Rubins harvested the radishes Thursday, clipping off their leaves first to preserve some for scientific study after they return to Earth.
Rubins and astronaut Mike Hopkins “stated that eating something fresh was a most enjoyable experience,” Hasenstein said.
He said astronauts also harvested similar radishes in late November, but NASA prevented astronauts from eating them as the agency evaluated possible contamination that could occur with the small orbiting farm operation.
“The radishes grown on the space station are cleaner than anything you’d buy at the store,” Hasenstein said.
The space station has the largest crew in years living and performing scientific experiments on board — four U.S. astronauts, two Russian cosmonauts and a Japanese astronaut.
The five astronauts in orbit posted a short video on Twitter on Wednesday wishing those on Earth a happy new year. It showed Rubins lofting a blowup Earth ball into the air as the crew counted down.
“We hope this inspires you to celebrate in your own way. Three, two, one!” Rubins said.
It was only a coincidence that the New Year’s celebration coincided with the first consumption of radishes grown on board, said Dave Reed, director of Florida operations for Techshot, the Indiana-based company that makes the growing chamber for the vegetable.
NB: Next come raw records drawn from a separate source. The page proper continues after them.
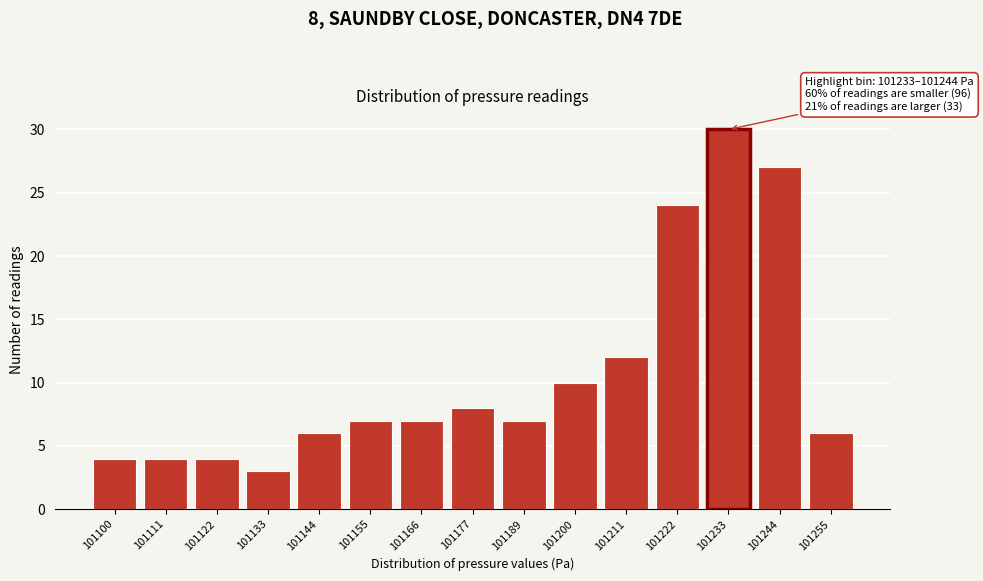

Reading left to right, transcribe all the data shown in this chart.

4	4	4	3	6	7	7	8	7	10	12	24	30	27	6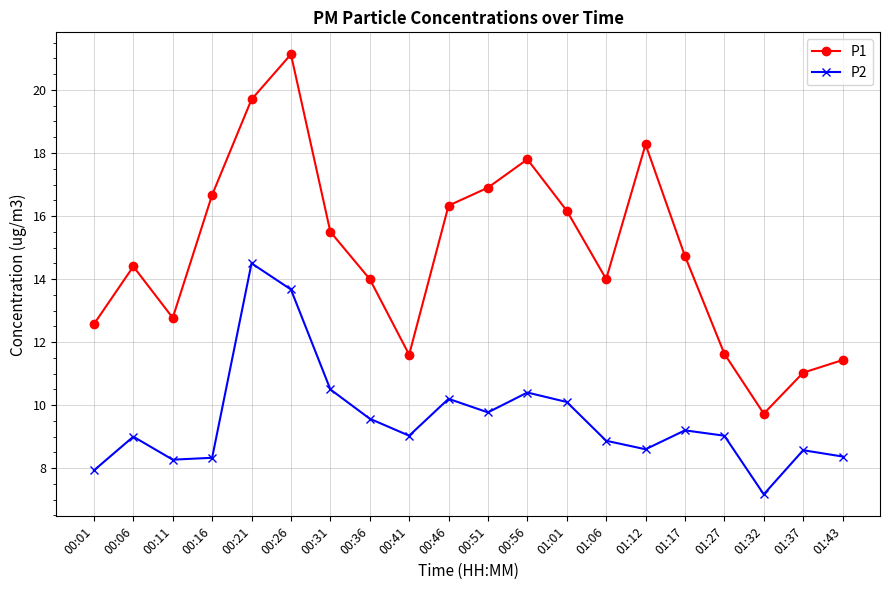

What is the difference between the maximum and minimum values in the P2 series?

7.3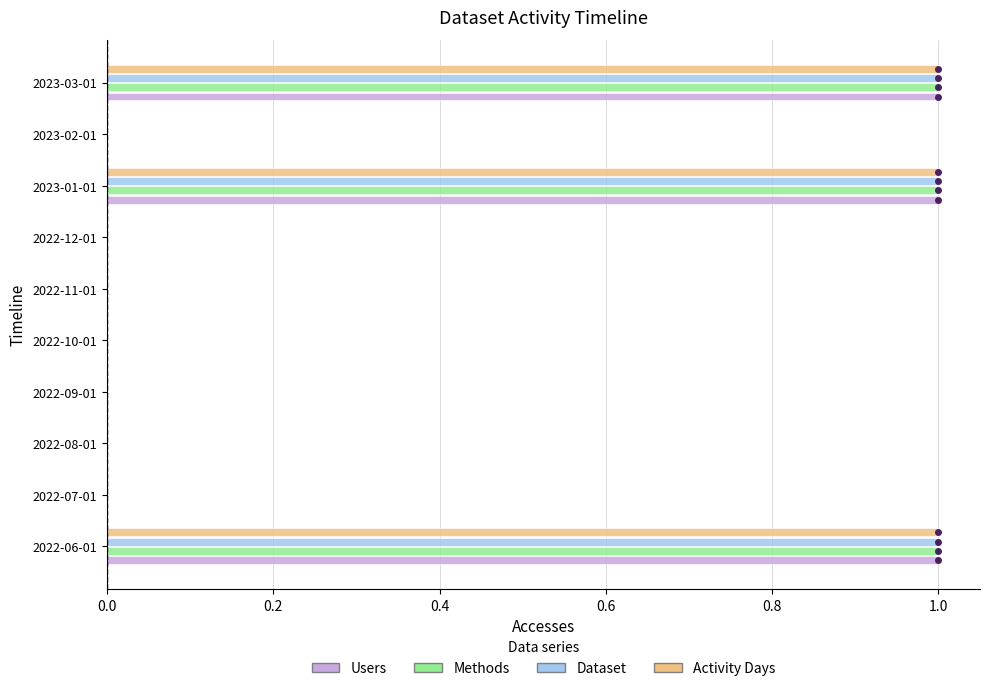

Count the number of categories in the chart.

10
“The radishes looked great. We harvested 19, and nine were offered to the crew to eat,” Reed said. “The other 10 radishes were frozen for return to Earth and for post-flight analysis.”
The radishes are grown in a bed of small clay balls, which retain moisture, and fertilizer, with artificial light. The growing chamber, or Advanced Plant Habitat, is a container about 20 inches in height, width and depth, Reed said. It’s part of NASA’s Plant Habitat-02 experiment.
What crops NASA will tackle for space farming next depends on how the radish evaluation turns out, Hasenstein said.
“We hope to get some of the frozen radishes back in March and compare them to radishes grown on Earth under the exact same conditions,” he said.